To Reproduce Steps to reproduce the behavior: Check out this branch: https://github.com/nerfstudio-project/nerfstudio/pull/3364 and data: https://drive.google.com/drive/folders/1LlWcbTCr2EO9g-VhNowhW1IRiMHbLzgZ?usp=sharing
Hardcode scene box values in nerfstudio/data/dataparsers/nerfstudio_dataparser.py
and visualize it here https://github.com/nerfstudio-project/nerfstudio/pull/3363
The tight box
scene_box = SceneBox(
aabb=torch.tensor(
[[-0.048, -0.447, -0.414], [0.064, 0.483, 0.324]], dtype=torch.float32
)
)
The big box
scene_box = SceneBox(
aabb=torch.tensor(
[[-0.096, -0.894, -0.828], [0.128, 0.966, 0.648]], dtype=torch.float32
)
)
Train instant-ngp with the following param
ns-train instant-ngp --output-dir /home/leh19/workspace/experiment/outputs/base_line --vis viewer+tensorboard --experiment-name painting_1 nerfstudio-data --data /home/leh19/test_run_1/JPG/painting_2/processed
main difference: disable the scene contraction and use orientation method = align
method_configs["instant-ngp"] = TrainerConfig(
method_name="instant-ngp",
steps_per_eval_batch=500,
steps_per_save=2000,
max_num_iterations=30000,
mixed_precision=True,
pipeline=DynamicBatchPipelineConfig(
datamanager=VanillaDataManagerConfig(
dataparser=NerfstudioDataParserConfig(load_3D_points=True, orientation_method="align"),
train_num_rays_per_batch=4096,
eval_num_rays_per_batch=4096,
),
model=InstantNGPModelConfig(eval_num_rays_per_chunk=8192, disable_scene_contraction=True),
),
optimizers={
"fields": {
"optimizer": AdamOptimizerConfig(lr=1e-2, eps=1e-15),
"scheduler": ExponentialDecaySchedulerConfig(lr_final=0.0001, max_steps=200000),
}
},
viewer=ViewerConfig(num_rays_per_chunk=1 << 12),
vis="viewer",
)
Expected behavior Whenever the tight region of interest is used, the model fails to predict any rgb at all, while with the not so tight (simply 2x) the model quickly converges.

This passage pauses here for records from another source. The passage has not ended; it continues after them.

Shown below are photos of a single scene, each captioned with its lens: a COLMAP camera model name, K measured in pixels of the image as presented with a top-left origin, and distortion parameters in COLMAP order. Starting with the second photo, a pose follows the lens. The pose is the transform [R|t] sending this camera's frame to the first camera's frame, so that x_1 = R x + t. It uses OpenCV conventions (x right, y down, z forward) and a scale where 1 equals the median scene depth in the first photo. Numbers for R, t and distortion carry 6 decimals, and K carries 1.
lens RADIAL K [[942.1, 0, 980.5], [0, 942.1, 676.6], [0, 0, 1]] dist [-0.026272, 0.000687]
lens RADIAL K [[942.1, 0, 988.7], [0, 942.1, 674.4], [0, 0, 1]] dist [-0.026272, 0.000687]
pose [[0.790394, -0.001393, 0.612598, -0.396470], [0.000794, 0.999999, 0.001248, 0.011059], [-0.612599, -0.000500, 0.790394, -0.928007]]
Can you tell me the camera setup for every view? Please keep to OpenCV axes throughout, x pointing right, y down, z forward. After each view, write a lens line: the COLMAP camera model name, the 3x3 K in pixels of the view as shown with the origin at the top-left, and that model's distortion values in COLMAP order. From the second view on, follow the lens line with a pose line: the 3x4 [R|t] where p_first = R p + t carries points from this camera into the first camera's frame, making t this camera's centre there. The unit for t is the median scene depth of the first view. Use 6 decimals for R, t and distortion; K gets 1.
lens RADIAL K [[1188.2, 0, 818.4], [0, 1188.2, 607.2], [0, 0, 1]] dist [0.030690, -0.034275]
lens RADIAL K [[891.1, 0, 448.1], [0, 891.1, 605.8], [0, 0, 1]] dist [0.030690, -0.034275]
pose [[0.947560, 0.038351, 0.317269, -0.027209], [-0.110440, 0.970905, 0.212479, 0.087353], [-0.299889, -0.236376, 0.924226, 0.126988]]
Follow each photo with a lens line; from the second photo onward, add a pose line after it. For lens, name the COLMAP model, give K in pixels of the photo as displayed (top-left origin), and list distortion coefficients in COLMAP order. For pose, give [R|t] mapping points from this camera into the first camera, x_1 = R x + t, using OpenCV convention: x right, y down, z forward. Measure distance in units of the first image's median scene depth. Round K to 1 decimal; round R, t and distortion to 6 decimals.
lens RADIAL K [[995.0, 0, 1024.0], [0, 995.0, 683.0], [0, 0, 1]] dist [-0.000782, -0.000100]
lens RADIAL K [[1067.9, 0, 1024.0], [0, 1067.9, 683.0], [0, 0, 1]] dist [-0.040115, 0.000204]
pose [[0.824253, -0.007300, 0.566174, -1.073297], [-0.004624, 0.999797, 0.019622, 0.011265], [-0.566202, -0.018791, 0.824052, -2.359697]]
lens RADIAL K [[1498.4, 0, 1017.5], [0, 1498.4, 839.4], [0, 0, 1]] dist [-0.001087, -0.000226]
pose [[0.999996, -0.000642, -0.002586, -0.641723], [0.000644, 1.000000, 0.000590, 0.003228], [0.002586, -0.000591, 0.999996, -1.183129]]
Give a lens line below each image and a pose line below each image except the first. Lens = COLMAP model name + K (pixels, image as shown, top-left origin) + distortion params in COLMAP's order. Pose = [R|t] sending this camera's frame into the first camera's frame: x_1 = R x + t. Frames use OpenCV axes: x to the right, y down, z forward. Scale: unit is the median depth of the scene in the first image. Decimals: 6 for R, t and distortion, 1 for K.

Not able to predict any rgb
Predicting fine
I can clearly see the wasted space in viser
when use the not tight box.
See example render with "white floaters" around
https://github.com/user-attachments/assets/6f432305-2640-4fe6-a8d1-ed0da53dfd31
I would love some pointers on why this behaviour could happen? What am I missing here?